Recent Gemma 4 tool-calling fixes and reports suggest this is a multi-layer protocol-boundary problem, not just a model-weight question. This HF Forum post is useful background: Gemma 4 bug fixes and Research Request.

Other useful examples:

google/gemma-4-31B-it chat-template fix discussion
vLLM Gemma 4 streaming tool parser issue
MLX-LM Gemma 4 native tool-call parser issue
llama-cpp-python Gemma 4 raw tool-call issue

I would not read those as “do not use Gemma 4.” I would read them as:

For Gemma 4 tool use, update first, then smoke-test the exact path.

Tool-calling smoke test, especially for Gemma 4 (click for more details)

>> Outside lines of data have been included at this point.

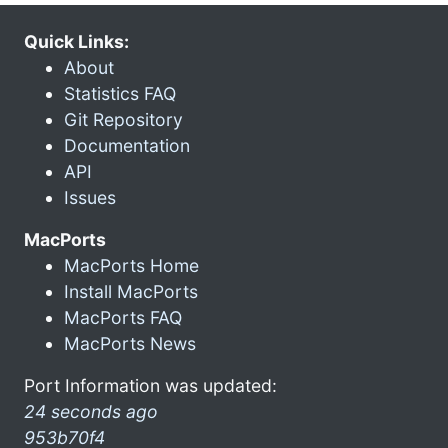
Quick Links:
About
Statistics FAQ
Git Repository
Documentation
API
Issues
MacPorts
MacPorts Home
Install MacPorts
MacPorts FAQ
MacPorts News
Port Information was updated:
24 seconds ago
953b70f4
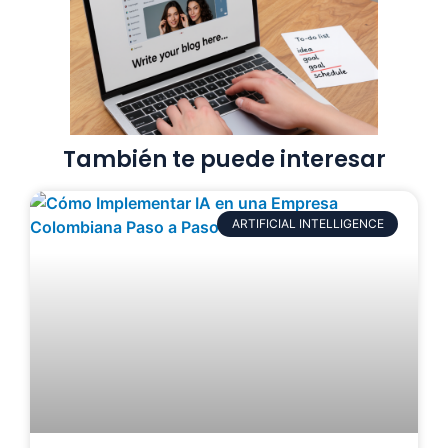
También te puede interesar
ARTIFICIAL INTELLIGENCE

For real agentic use, I would test tool-calling models separately from daily-chat models. A model can be pleasant for chat and still not be the model I would trust first with filesystem, browser, email, or shell tools.

Remote access and agentic use: the boundary is what the system can reach

Tailscale is a reasonable direction for private remote access.

But I would separate:

Remote access to Open WebUI
Direct access to the model API
Tool/agent access to files, network, shell, credentials, or devices

Containerizing the model is only one part of the safety story. For agentic AI, the bigger question is:

What can the agent reach?

Open WebUI’s Tools docs and Hardening guide are useful background because Open WebUI tools/functions can run server-side code. Docker’s Model Runner API docs are also worth reading so you know which endpoints are reachable from where.

Remote / agentic checklist (click for more details)

A low-friction roadmap

Phase 1 — keep your current stack and make it measurable

Do not rebuild everything yet. Record versions, model artifacts, quantization, context length, embeddings, and Open WebUI settings. Then run the same 10–15 tests.

Phase 2 — make RAG boring

Start with one tiny Knowledge file. Then one real manual. Then multiple collections. Avoid debugging PDF extraction, Markdown conversion, chunking, embeddings, retrieval, and generation all at once.

Phase 3 — test tools separately

Use one harmless function. Confirm the full loop:

user prompt
-> model requests tool
-> app executes tool
-> model receives result
-> model gives final answer

For Gemma 4, be stricter about backend/artifact/template freshness.

Phase 4 — compare models by role

Do not require one model to win every category.

Example:

Model family	Test separately
Gemma 4	daily chat, summarization, RAG, tool calling
Qwen3 30B-A3B	deeper reading, long context, RAG
Qwen3-Coder-style	coding, structured tool use, agent workflow
Smaller models	fast fallback tasks

Phase 5 — remote and agentic later

Only after the baseline is boring:

Tailscale access
read-only tools
toy function tools
limited real tools
human approval for risky actions

Reference links (click for more details)

Overall: your current direction does not look unreasonable. I would just shift the next step from “more models” to “small repeatable tests.” Once you have that, model choice becomes much less mysterious.